Segment Start: PROVIDED ENTRIES

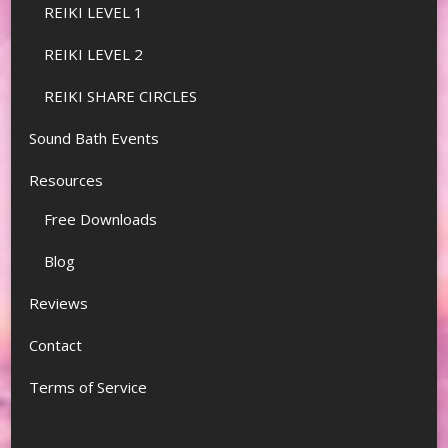
REIKI LEVEL 1
REIKI LEVEL 2
REIKI SHARE CIRCLES
Sound Bath Events
Resources
Free Downloads
Blog
Reviews
Contact
Terms of Service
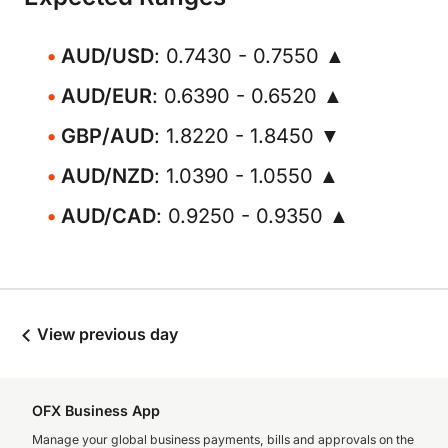
AUD/USD
: 0.7430 - 0.7550 ▲
AUD/EUR
: 0.6390 - 0.6520 ▲
GBP/AUD
: 1.8220 - 1.8450 ▼
AUD/NZD
: 1.0390 - 1.0550 ▲
AUD/CAD
: 0.9250 - 0.9350 ▲
View previous day
OFX Business App
Manage your global business payments, bills and approvals on the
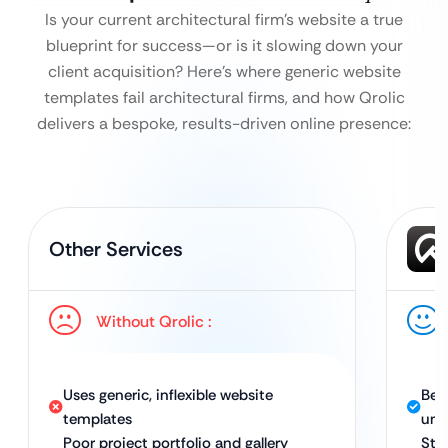
Is your current architectural firm’s website a true
blueprint for success—or is it slowing down your
client acquisition?
Here’s where generic website
templates fail architectural firms, and how Qrolic
delivers a bespoke, results-driven online presence:
Other Services
Without Qrolic :
Uses generic, inflexible website
Bes
templates
uni
Poor project portfolio and gallery
Str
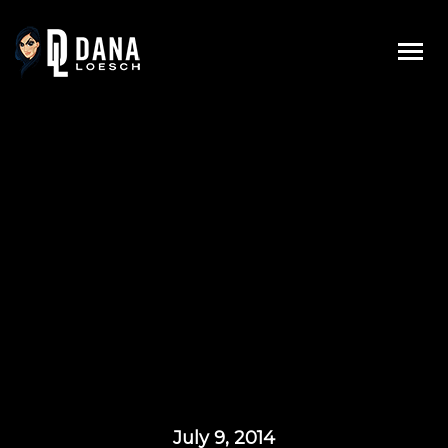
Skip
to
content
July 9, 2014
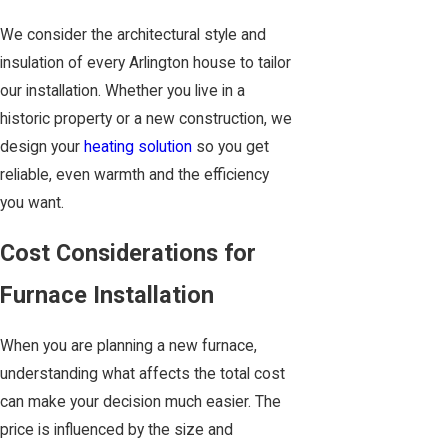
We consider the architectural style and
insulation of every Arlington house to tailor
our installation. Whether you live in a
historic property or a new construction, we
design your
heating solution
so you get
reliable, even warmth and the efficiency
you want.
Cost Considerations for
Furnace Installation
When you are planning a new furnace,
understanding what affects the total cost
can make your decision much easier. The
price is influenced by the size and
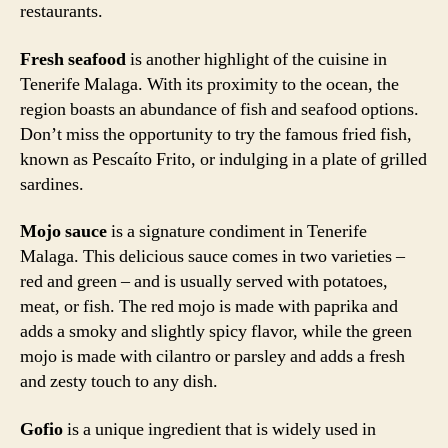
restaurants.
Fresh seafood
is another highlight of the cuisine in
Tenerife Malaga. With its proximity to the ocean, the
region boasts an abundance of fish and seafood options.
Don’t miss the opportunity to try the famous fried fish,
known as Pescaíto Frito, or indulging in a plate of grilled
sardines.
Mojo sauce
is a signature condiment in Tenerife
Malaga. This delicious sauce comes in two varieties –
red and green – and is usually served with potatoes,
meat, or fish. The red mojo is made with paprika and
adds a smoky and slightly spicy flavor, while the green
mojo is made with cilantro or parsley and adds a fresh
and zesty touch to any dish.
Gofio
is a unique ingredient that is widely used in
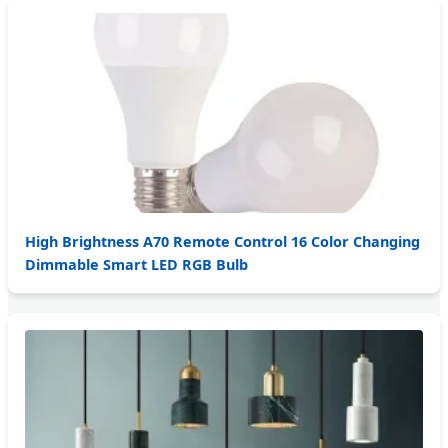
High Brightness A70 Remote Control 16 Color Changing
Dimmable Smart LED RGB Bulb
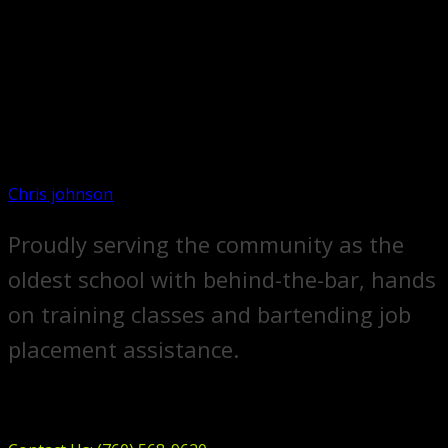
Chris johnson
Proudly serving the community as the
oldest school with behind-the-bar, hands
on training classes and bartending job
placement assistance.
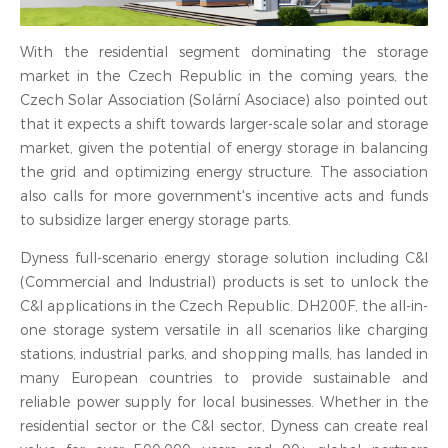
With the residential segment dominating the storage
market in the Czech Republic in the coming years, the
Czech Solar Association (Solární Asociace) also pointed out
that it expects a shift towards larger-scale solar and storage
market, given the potential of energy storage in balancing
the grid and optimizing energy structure. The association
also calls for more government's incentive acts and funds
to subsidize larger energy storage parts.
Dyness full-scenario energy storage solution including C&I
(Commercial and Industrial) products is set to unlock the
C&I applications in the Czech Republic. DH200F, the all-in-
one storage system versatile in all scenarios like charging
stations, industrial parks, and shopping malls, has landed in
many European countries to provide sustainable and
reliable power supply for local businesses. Whether in the
residential sector or the C&I sector, Dyness can create real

Segment End: PROVIDED ENTRIES

# WHAT YOU NEED TO DO
Set down word for word the lines above from the one with "historic property or a new construction, we" up to and including the one with "Tenerife Malaga. With". Omit every picture.

# YOUR SOLUTION
historic property or a new construction, we
design your
heating solution
so you get
reliable, even warmth and the efficiency
you want.
Cost Considerations for
Furnace Installation
When you are planning a new furnace,
understanding what affects the total cost
can make your decision much easier. The
price is influenced by the size and
restaurants.
Fresh seafood
is another highlight of the cuisine in
Tenerife Malaga. With its proximity to the ocean, the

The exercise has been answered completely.